Collect the latest emitted data
We can replace LiveData<T>
with StateFlow<T>
when we want to be notified when the object is changed and receive the last emitted value after screen rotation and other cases when Activity/Fragment will be resumed. The state Flow requires an initial value.
class TasksViewModel(
private val taskRepository: TaskRepository
) : ViewModel() {
private val _uiState = MutableStateFlow<UiState<List<Task>>>(UiState.Loading)
val uiState: StateFlow<UiState<List<Task>>>
get() = _uiState
fun loadData() {
_uiState.value = UiState.Loading
viewModelScope.launch {
taskRepository.getAllTasks().collect {
_uiState.value = UiState.Success(it)
}
}
}
...
}
So, in this case, UiState.Loading
is an initial value for the tasksLiveData
object. When the correct value is emitted from ViewModel, and after changing screen rotation, this value will be emitted again as the last available value.
Let's collect the value in the Fragment:
class TasksFragment : Fragment(R.layout.fragment_tasks) {
...
private fun observeData() {
viewLifecycleOwner.lifecycleScope.launch {
tasksViewModel.uiState.collect {
handleUiState(it)
}
}
...
}
...
}
Collect emitted data once
In the situation when we want to collect data only once, the SharedFlow
is a good choice.
SharedFlow is hot Flow that shares emitted values among all its collectors in a broadcast fashion, so that all collectors get all emitted values. A shared flow is called hot because its active instance exists independently of the presence of collectors.
Read more about SharedFlow here.
We can configure SharedFlow
with a replay
parameter, which can determine how many times the values can be collected.
Let's change the type of the action
from SingleLiveEvent<T>
to SharedFlow<T>
.
class TasksViewModel(
private val taskRepository: TaskRepository
) : ViewModel() {
private val _action = MutableSharedFlow<Action>(replay = 0)

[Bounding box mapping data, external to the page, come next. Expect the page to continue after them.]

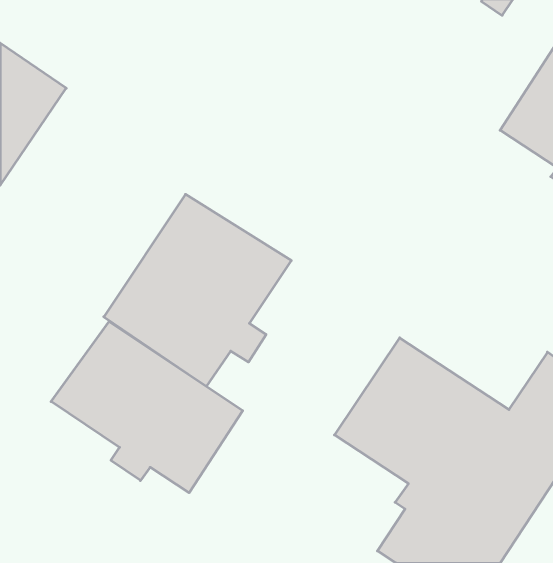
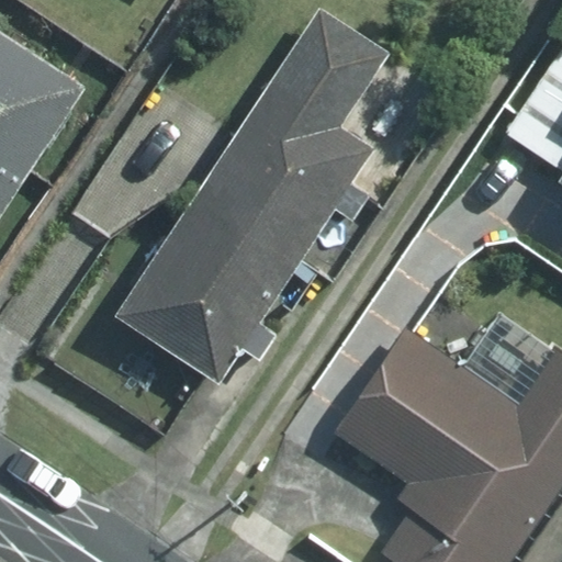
building: none -> [195,12,385,259]
building: [51,322,243,493] -> none

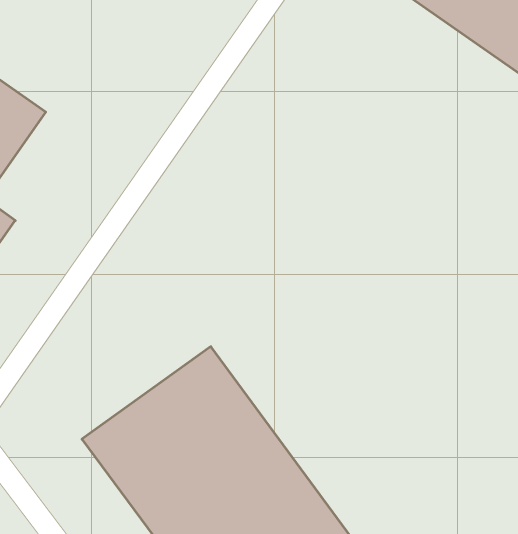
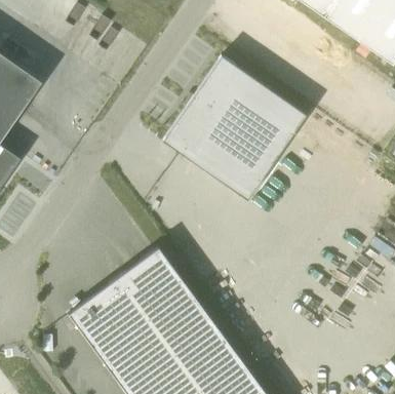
building: none -> [162,54,308,201]

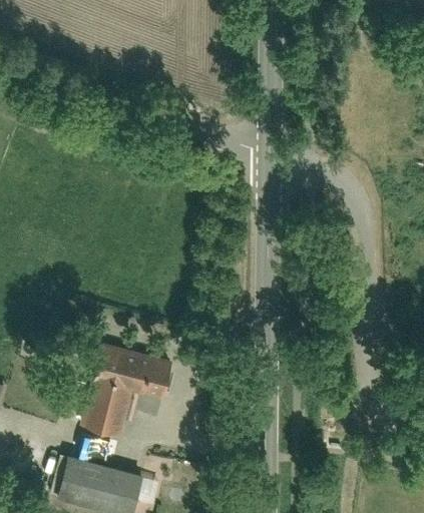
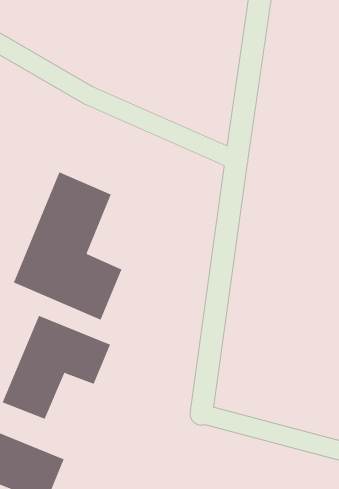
building: none -> [13,171,122,320]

val action: SharedFlow<Action>
get() = _action
fun openDetails() {
...
viewModelScope.launch {
_action.emit(Action.NAVIGATE_TO_DETAILS)
}
}
...
}
The final step is to update the Fragment:
class TasksFragment : Fragment(R.layout.fragment_tasks) {
...
private fun observeData() {
viewLifecycleOwner.lifecycleScope.launch {
tasksViewModel.action.collect {
handleAction(it)
}
}
...
}
...
}
When screen rotation happens, the value won't be collected one more time because of a combination of the SharedFlow
type and replay = 0
parameter.
Summary
LiveData<T>
is used in many applications because it's a part of the Jetpack family and this component is easy to use for updating the UI state of the application. However, this component has a few issues:
- LiveData is readable and writable only on the main thread
However, if you already use Kotlin Flow, you can easily replace LiveData
with StateFlow
and SharedFlow
and have additional benefits:
- Both StateFlow and SharedFlow are readable and writable in different coroutine contexts
- StateFlow supports an initial value
- Both StateFlow and SharedFlow support all Flow operations, like a map, zip, filter, etc.